Spring breakers, délivrance de la jeune fille américaine

Je suis allé voir Spring breakers. Pire, j’ai demandé à aller voir Spring breakers. Alibi en poche – « Quelqu’un devait s’y coller pour en faire la critique sur Cinématraque et c’est tombé sur moi » – j’ai enfilé mon plus beau maillot de bain, le tahitien, sifflé rapide une bouteille de Chivas en me la faisant cracher dans la bouche par mon voisin gendarme, sur un remix de John Dahlbäck, et hop, j’ai garé ma Testarossa en travers du trottoir, en face du MK2, mon MK2, le MK2 de mon quartier, le quartier où je fais la teuf non-stop, où l’on s’éclate trop comme des oufs, chte juuure !, parce que bon Yooooooo ! On lève les bras en l’aaaaaaaaaaaair ! Faaaaaaaaaites du bruit !!! Yo yo yoooooooooo !

désespoir en string sur tous les écrans

En fait je m’attendais à la resucée vaguement scénarisée sur grand écran de l’une de ces émissions de merde déjà vues cent fois sur TF1, NT1, M6, NRJ7, RTL9, KM16, etc. Vous savez ? Celles où l’on suit des spring breakers américains pour soi-disant étudier « le phénomène des vacances estudiantines orgiaques outre-atlantique », mais où l’enquête sociologique se résume à la possibilité de mater dans son jus de la viande fluo à une heure de grande écoute… Tout ça histoire d’être un peu chaud à la coupure pub de 20 minutes, avant le long reportage sur la vie somme toute pas si terrible que ça des prostituées thaïlandaises, espagnoles ou allemandes. Audimat Phuket, Goethe Beauty Institut, médiamétrie de la Jonquera, désespoir en string sur tous les écrans.

• _But de l'exercice_:
D'après le texte de lecture sur Spring breakers, pour quel site la critique du film devait-elle être écrite ?

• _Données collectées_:

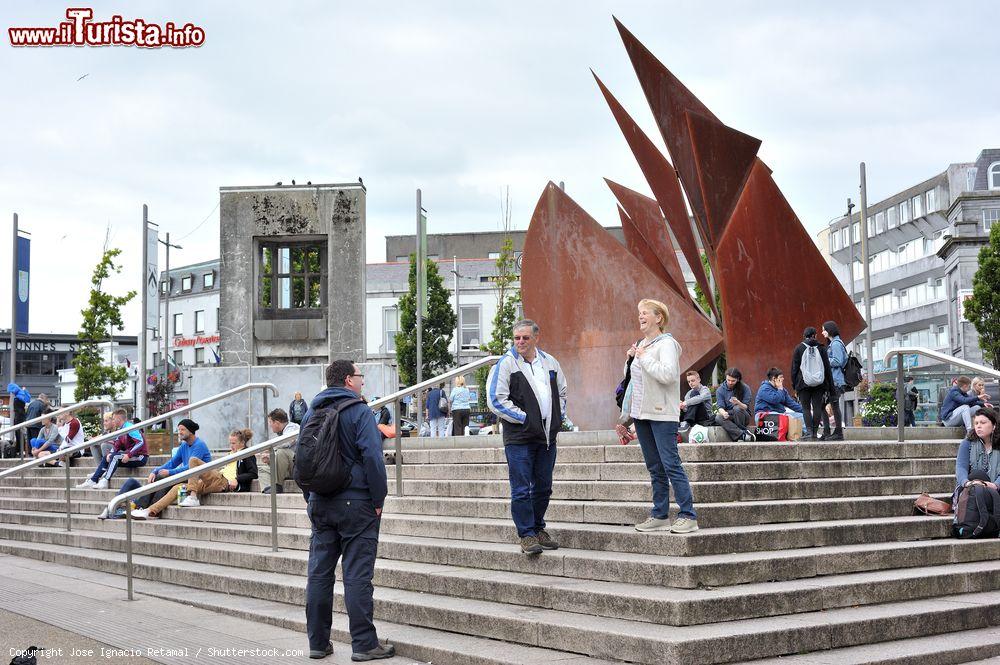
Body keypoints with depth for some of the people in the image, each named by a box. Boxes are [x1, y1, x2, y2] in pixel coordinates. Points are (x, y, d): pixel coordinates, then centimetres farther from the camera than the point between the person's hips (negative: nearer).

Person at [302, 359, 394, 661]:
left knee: (319, 573, 9)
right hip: (356, 503, -6)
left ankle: (318, 642, 14)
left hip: (320, 504, 6)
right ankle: (364, 644, -2)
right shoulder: (359, 411, -10)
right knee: (357, 575, -4)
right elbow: (372, 457, -17)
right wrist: (378, 500, -9)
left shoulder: (311, 413, 12)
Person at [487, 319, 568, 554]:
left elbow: (562, 392, 24)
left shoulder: (550, 363, 12)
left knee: (543, 488, 12)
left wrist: (558, 417, 9)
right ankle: (527, 535, 2)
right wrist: (523, 418, -12)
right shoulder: (505, 364, -5)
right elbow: (495, 399, -10)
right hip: (519, 438, -5)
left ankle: (538, 529, 25)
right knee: (521, 490, -5)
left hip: (547, 437, 5)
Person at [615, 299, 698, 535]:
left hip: (663, 414, -8)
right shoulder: (640, 345, 17)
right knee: (654, 468, 10)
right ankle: (660, 515, 15)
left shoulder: (666, 343, -9)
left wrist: (644, 357, -16)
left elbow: (667, 374, -24)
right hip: (641, 414, 8)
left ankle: (688, 516, -8)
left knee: (671, 464, -11)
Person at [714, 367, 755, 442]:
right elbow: (720, 407, -7)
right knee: (718, 418, -32)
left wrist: (738, 403, -34)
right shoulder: (720, 390, 0)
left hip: (743, 416, -2)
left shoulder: (745, 388, -5)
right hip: (728, 417, 2)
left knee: (737, 408, -34)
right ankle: (742, 434, -40)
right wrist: (723, 413, -33)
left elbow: (746, 407, -10)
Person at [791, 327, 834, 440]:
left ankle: (808, 430, -14)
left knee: (806, 407, -1)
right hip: (819, 384, 2)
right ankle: (815, 432, 1)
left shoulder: (799, 348, 3)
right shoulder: (821, 348, 7)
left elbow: (794, 367, 1)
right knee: (817, 407, 4)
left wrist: (794, 384, 7)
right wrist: (830, 386, 12)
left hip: (804, 384, -2)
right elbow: (827, 368, 9)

• _Corrigé_:
Pour Cinématraque.